旧ソ連のゴルバチョフ元大統領、多くの日本人にとって米ソ冷戦に幕を下ろし、民主化を推し進めた「英雄的人物」と認識されていますが、大和大学の佐々木正明教授によると、ロシアでは「国を瓦解させた人物」として忌み嫌われているといいます。

 ―――ゴルバチョフ元大統領が91歳で死去しました。実は佐々木正明教授、ゴルバチョフさんに大きく影響を受けたそうですが?

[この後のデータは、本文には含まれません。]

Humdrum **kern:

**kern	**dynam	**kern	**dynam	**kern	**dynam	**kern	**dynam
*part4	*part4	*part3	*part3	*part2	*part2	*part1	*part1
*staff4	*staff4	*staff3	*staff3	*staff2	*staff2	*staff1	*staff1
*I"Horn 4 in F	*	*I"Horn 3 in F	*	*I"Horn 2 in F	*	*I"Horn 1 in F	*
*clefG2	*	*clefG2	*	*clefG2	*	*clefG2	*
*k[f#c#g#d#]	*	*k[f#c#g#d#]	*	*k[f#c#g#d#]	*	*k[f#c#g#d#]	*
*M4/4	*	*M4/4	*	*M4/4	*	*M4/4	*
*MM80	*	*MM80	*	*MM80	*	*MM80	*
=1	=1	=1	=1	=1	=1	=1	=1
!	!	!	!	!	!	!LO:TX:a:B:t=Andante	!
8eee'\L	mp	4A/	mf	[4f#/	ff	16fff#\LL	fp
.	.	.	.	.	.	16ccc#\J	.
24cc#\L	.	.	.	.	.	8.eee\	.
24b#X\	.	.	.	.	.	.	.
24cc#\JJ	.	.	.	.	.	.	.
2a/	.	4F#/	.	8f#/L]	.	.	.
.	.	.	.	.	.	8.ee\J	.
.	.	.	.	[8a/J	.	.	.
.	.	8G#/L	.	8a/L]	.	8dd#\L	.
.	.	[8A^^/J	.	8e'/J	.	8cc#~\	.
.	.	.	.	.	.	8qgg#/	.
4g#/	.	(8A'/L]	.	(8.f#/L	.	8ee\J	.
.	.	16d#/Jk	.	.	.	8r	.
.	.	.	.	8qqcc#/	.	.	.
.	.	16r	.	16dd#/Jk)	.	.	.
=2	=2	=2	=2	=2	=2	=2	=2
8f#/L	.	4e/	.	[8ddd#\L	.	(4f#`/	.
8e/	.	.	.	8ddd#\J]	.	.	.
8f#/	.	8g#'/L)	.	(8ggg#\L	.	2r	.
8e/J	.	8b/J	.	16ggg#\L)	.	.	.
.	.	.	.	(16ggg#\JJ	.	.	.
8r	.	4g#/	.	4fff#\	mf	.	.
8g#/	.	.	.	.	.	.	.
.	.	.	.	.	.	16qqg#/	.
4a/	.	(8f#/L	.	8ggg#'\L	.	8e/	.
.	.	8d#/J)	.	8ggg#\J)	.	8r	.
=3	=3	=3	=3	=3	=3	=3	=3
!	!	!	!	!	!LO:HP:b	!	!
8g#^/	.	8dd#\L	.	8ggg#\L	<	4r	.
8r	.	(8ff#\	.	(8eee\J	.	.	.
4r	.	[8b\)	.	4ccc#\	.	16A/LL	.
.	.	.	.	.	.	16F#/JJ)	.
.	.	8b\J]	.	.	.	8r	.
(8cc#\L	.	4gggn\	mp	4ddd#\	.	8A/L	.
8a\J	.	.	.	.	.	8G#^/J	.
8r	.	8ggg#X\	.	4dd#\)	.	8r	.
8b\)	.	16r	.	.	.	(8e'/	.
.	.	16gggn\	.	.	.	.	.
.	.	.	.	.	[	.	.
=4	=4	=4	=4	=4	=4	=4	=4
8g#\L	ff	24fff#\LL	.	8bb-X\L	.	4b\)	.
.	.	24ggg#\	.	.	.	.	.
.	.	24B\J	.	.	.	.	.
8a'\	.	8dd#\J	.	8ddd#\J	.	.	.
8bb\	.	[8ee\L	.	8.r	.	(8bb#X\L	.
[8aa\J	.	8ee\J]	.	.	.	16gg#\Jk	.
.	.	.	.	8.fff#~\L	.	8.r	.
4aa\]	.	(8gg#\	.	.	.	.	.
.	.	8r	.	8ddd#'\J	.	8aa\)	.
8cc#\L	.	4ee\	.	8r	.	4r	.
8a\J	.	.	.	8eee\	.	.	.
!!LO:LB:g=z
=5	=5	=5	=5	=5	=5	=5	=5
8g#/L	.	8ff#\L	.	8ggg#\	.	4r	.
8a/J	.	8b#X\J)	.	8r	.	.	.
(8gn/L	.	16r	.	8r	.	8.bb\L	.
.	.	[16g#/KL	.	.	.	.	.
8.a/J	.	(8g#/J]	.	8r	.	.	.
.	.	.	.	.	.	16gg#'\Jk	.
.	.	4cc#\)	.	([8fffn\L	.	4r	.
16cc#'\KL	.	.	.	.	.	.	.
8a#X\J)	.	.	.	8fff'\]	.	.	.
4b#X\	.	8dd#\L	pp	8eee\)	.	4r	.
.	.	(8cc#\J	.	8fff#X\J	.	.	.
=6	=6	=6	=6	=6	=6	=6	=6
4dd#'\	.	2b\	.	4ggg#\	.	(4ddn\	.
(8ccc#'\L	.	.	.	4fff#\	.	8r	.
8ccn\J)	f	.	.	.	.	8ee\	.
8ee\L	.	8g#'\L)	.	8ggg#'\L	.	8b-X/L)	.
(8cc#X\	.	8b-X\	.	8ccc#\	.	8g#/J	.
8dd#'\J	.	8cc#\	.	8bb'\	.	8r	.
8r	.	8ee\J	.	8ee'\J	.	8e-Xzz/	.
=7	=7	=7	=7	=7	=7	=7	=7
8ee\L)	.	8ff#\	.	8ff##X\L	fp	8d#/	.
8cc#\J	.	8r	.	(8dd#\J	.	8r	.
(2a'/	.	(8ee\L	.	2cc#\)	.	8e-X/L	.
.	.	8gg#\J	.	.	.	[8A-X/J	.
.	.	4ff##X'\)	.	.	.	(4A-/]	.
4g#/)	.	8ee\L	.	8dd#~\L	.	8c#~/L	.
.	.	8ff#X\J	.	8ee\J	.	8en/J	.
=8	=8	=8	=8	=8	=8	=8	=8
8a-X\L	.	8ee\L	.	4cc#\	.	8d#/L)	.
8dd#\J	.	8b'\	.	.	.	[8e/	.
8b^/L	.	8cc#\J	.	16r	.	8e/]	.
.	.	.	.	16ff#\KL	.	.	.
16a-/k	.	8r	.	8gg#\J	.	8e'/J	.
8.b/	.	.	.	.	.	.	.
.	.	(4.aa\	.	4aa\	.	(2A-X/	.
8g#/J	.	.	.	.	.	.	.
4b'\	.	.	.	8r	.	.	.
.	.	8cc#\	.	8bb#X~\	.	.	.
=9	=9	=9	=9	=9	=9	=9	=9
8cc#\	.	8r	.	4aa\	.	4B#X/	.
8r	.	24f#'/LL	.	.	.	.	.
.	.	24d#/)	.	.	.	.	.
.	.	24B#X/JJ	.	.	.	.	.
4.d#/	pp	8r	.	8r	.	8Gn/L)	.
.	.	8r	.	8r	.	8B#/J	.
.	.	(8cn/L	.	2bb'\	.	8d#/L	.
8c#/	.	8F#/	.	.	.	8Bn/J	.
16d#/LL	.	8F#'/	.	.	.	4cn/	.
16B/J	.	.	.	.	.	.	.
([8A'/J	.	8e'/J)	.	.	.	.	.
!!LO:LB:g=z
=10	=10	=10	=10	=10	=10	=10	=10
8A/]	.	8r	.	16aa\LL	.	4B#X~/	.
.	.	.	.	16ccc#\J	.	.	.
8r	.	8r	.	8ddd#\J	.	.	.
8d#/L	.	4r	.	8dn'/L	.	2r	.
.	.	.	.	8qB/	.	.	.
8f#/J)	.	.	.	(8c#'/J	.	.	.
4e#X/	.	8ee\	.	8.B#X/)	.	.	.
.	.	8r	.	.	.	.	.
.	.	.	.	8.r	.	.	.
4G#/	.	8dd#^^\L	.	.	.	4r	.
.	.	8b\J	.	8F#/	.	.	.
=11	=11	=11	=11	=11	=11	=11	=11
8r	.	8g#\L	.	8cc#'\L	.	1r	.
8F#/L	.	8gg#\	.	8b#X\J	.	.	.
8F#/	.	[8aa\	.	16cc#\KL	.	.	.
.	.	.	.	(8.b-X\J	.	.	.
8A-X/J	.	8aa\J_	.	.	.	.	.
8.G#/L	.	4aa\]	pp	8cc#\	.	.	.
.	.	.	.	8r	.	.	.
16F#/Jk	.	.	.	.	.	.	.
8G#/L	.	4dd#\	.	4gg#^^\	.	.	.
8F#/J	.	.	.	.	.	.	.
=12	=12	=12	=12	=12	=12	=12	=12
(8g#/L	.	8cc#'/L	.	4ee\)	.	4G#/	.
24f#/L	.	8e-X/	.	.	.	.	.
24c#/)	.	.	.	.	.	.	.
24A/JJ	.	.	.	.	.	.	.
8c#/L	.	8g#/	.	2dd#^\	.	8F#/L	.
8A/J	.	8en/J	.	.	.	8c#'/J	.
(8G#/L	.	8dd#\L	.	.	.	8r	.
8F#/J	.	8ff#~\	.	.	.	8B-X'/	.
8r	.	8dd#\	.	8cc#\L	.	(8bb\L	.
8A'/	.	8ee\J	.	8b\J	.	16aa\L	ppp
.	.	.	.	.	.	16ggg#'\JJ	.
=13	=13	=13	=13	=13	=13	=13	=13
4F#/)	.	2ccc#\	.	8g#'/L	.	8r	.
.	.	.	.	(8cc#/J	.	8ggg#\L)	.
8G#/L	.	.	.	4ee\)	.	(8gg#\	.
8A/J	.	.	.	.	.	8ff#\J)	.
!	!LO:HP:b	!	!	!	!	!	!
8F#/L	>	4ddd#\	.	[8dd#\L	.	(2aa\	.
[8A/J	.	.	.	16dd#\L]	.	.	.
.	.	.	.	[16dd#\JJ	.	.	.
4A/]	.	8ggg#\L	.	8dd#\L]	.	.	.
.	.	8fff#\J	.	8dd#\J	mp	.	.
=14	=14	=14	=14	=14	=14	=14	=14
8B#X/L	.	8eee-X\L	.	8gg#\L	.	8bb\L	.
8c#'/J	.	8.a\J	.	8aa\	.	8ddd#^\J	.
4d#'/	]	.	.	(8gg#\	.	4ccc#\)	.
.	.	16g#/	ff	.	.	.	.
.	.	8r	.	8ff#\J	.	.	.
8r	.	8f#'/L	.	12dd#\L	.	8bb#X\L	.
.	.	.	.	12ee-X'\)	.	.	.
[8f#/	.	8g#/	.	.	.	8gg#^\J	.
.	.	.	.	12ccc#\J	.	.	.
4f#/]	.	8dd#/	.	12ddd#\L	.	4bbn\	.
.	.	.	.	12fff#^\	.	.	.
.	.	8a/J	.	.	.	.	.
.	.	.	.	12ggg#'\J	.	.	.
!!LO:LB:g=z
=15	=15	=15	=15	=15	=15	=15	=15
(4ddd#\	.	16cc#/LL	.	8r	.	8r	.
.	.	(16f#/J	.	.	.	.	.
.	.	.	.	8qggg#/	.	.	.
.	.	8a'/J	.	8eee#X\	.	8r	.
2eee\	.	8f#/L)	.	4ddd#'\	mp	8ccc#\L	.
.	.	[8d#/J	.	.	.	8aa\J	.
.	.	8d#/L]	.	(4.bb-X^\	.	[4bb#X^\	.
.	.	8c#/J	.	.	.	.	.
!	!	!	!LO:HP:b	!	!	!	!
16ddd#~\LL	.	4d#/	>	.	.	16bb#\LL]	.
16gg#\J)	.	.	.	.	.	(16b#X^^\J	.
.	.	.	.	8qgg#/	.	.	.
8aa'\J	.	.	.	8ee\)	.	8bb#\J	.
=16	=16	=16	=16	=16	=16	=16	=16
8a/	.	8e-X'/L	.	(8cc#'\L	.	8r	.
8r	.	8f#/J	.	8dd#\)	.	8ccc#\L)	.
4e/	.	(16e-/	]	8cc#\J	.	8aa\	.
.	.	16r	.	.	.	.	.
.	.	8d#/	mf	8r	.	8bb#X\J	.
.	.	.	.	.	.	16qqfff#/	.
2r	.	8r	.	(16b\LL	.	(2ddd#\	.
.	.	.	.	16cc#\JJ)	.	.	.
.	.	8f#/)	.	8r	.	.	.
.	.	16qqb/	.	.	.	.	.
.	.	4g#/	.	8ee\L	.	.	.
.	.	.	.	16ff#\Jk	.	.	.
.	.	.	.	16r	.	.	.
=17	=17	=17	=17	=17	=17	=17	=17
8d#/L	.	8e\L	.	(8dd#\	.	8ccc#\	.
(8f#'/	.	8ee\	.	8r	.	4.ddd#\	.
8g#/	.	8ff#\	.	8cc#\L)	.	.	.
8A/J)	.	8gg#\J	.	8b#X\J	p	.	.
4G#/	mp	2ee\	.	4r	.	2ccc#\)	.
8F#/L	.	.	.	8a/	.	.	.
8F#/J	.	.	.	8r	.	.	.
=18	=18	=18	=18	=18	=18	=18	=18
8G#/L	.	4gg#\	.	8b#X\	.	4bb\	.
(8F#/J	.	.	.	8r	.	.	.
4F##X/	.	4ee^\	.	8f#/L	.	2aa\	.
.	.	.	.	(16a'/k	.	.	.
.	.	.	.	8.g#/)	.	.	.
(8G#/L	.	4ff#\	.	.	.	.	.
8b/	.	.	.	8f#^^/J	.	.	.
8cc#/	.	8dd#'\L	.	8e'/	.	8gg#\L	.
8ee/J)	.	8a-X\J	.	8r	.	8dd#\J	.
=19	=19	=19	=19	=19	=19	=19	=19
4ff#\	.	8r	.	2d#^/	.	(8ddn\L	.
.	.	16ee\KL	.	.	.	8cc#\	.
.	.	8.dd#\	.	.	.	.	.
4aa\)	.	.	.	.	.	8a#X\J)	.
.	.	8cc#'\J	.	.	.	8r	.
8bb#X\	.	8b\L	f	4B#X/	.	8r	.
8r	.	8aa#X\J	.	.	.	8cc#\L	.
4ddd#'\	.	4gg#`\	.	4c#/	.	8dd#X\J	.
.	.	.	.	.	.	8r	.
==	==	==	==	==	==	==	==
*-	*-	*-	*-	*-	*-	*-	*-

 1991年は、大学1年生でロシア語を学び始めたときで、ゴルバチョフさんの言葉を自分で訳したりして学んでいました。2014年には、ゴルバチョフさんが幽閉されたクリミア半島の別荘に行きまして。ただクリミア半島ではゴルバチョフさんの別荘がどこか、誰も知らなかったんです。つまり国内では人気が二分というより、ほとんどの人が忌み嫌っている存在「国を崩壊させた人物である」ということだと思います。

「地獄の道を開いた」ロシアでのゴルバチョフ評

 ―――世界的には評価された人物ですが、ロシア国内ではそうじゃないのですね?

 朝のニュースでは、ロシア国営通信のコラムニストが「ゴルバチョフ氏はロシアの地獄の道を開いた。90年代にギャングが蔓延して、多くの人が悪夢の90年代を抱えて内戦で多くの人が亡くなった。ゴルバチョフ氏は善意でその道を開いてしまった」という論評がありました。その言葉はまさにロシア人、特に“ソ連人”が共通して持っている考えだと思います。

  1980年代末は、スーパーに物がなかった。失業者も、犯罪も多くなった。その後、エリツィン時代も立て直せなかった。ゴルバチョフ氏がいなければ、国は崩壊しなかったということだと思います。
 ―――いっぽうプーチン大統領は、疲弊したロシアを立て直し、国民の生活を豊かにしたということでぐっと評価を上げました。

 この2人は全く評価が異なる。プーチン大統領は国内で人気ですけども、果たして海外でどうなのか、ゴルバチョフ氏は全く逆なんですよね。この2人はロシアのそのものを物語る評価なのかなというふうに思います。一言で言えばゴルバチョフさん、エリツィンさんが崩壊させた国を、経済的にゆとりをもたらしたというのが大きい。